DATA TO EXAMINE:
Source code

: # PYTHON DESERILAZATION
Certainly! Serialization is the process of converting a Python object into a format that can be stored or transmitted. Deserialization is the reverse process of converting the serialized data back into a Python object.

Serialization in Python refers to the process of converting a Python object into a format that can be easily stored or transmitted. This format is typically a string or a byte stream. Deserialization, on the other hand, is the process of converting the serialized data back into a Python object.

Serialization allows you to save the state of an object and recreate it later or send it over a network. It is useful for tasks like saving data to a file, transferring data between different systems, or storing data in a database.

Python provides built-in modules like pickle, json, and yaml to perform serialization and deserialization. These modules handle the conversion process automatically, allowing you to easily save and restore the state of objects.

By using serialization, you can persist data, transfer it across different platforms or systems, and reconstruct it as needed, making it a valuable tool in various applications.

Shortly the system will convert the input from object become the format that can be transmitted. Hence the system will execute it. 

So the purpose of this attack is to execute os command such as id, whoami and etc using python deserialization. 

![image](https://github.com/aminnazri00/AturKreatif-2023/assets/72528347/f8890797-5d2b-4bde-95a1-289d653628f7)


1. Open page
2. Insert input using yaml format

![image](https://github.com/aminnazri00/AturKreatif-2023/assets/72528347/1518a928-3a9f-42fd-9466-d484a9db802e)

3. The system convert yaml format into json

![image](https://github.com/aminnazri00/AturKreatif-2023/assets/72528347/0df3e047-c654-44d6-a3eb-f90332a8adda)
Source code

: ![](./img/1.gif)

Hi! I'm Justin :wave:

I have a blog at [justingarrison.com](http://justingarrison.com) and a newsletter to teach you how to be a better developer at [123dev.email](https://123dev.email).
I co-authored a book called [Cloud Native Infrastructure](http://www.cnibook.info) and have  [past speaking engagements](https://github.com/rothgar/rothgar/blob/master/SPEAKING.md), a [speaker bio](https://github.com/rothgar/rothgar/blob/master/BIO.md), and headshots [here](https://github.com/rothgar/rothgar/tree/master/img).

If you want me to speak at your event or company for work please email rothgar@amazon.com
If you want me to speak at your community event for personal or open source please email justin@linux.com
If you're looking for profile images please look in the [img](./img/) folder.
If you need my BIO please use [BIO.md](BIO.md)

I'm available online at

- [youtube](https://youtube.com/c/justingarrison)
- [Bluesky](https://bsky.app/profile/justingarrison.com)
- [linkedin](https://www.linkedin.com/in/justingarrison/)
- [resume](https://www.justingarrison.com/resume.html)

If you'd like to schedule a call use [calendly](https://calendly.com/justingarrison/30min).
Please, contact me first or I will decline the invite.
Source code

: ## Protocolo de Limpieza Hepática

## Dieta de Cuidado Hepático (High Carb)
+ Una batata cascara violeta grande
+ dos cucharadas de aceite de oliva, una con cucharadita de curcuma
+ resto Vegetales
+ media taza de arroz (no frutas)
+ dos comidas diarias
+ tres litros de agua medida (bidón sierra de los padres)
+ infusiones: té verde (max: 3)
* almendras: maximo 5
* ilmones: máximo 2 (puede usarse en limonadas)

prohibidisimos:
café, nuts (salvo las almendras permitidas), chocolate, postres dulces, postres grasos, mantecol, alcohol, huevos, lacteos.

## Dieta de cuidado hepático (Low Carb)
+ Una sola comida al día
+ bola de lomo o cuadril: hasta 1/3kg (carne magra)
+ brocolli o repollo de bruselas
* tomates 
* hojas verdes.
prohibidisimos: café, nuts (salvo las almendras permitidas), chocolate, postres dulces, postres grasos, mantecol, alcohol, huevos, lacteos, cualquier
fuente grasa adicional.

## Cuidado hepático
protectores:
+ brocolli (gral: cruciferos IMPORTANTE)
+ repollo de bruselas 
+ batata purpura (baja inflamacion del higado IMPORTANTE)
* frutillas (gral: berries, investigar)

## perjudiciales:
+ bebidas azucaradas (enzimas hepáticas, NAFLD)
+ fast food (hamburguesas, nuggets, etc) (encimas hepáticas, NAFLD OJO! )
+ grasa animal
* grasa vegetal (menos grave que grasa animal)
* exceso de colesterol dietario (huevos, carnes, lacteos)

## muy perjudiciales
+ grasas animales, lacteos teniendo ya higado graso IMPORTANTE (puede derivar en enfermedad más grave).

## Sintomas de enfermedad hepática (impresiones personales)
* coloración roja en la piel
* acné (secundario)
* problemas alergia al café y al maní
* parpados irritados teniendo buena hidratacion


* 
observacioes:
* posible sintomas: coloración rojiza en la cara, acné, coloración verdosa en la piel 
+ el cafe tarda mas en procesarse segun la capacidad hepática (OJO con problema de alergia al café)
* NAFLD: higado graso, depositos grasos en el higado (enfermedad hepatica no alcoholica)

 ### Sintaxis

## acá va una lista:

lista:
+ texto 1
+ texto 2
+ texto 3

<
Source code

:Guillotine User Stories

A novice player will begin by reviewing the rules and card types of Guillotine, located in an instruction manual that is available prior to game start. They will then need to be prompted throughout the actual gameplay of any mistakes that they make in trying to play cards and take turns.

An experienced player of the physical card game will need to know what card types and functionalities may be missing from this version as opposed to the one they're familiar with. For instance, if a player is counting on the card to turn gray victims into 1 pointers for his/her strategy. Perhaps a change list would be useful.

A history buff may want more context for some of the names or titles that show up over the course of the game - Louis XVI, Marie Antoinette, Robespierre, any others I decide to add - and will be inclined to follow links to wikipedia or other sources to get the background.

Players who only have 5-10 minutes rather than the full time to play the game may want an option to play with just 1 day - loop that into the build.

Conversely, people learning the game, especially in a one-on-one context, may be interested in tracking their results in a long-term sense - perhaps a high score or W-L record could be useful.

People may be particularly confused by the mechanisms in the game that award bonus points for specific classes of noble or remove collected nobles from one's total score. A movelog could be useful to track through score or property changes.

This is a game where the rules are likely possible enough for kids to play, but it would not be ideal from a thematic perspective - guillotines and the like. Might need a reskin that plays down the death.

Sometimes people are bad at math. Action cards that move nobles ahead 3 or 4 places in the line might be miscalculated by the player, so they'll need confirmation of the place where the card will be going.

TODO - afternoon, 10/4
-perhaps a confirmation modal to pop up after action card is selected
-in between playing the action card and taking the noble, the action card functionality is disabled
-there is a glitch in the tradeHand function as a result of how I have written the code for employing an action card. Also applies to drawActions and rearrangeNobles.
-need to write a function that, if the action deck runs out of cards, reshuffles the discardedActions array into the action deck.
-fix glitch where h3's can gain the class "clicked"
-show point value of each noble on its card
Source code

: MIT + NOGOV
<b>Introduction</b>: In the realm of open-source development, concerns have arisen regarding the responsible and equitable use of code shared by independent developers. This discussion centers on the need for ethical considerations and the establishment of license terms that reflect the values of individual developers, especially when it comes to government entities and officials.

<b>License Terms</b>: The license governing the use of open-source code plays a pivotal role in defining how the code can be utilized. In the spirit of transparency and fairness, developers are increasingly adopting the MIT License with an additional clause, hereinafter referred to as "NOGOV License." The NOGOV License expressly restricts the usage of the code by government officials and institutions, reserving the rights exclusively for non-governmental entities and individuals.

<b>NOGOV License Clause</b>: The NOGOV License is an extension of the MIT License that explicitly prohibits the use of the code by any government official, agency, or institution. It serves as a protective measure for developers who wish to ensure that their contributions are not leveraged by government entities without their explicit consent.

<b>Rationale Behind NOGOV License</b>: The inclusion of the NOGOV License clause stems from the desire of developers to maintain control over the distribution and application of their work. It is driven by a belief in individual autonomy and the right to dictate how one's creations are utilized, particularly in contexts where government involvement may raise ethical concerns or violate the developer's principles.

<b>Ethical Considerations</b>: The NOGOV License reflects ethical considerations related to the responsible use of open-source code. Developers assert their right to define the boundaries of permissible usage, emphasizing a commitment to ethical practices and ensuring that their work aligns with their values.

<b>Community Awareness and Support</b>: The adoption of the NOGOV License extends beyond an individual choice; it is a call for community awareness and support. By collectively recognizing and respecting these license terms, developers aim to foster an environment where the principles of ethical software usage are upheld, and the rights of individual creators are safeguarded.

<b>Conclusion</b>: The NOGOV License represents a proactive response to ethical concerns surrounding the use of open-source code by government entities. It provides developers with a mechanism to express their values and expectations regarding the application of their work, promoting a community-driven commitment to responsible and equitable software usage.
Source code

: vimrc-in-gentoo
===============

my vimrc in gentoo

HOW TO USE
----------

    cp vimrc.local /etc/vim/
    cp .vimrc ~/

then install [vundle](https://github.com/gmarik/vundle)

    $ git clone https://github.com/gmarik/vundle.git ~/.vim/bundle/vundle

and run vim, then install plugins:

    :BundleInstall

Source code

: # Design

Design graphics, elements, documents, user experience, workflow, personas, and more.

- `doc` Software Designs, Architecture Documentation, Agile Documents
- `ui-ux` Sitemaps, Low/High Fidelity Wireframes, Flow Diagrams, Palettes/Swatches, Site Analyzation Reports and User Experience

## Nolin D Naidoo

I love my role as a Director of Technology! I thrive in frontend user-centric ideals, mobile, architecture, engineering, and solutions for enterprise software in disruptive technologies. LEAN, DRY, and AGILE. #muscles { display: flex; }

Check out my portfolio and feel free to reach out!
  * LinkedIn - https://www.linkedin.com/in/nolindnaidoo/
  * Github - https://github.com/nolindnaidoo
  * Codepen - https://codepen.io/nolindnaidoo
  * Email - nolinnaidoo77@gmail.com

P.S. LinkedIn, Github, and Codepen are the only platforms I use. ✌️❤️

REQUEST: When copying the data above, please keep exactly the lines from its first line through the line with "Serialization allows you", both ends included, and drop the rest.

ANSWER TO THIS PROBLEM:
Source code

: # PYTHON DESERILAZATION
Certainly! Serialization is the process of converting a Python object into a format that can be stored or transmitted. Deserialization is the reverse process of converting the serialized data back into a Python object.

Serialization in Python refers to the process of converting a Python object into a format that can be easily stored or transmitted. This format is typically a string or a byte stream. Deserialization, on the other hand, is the process of converting the serialized data back into a Python object.

Serialization allows you to save the state of an object and recreate it later or send it over a network. It is useful for tasks like saving data to a file, transferring data between different systems, or storing data in a database.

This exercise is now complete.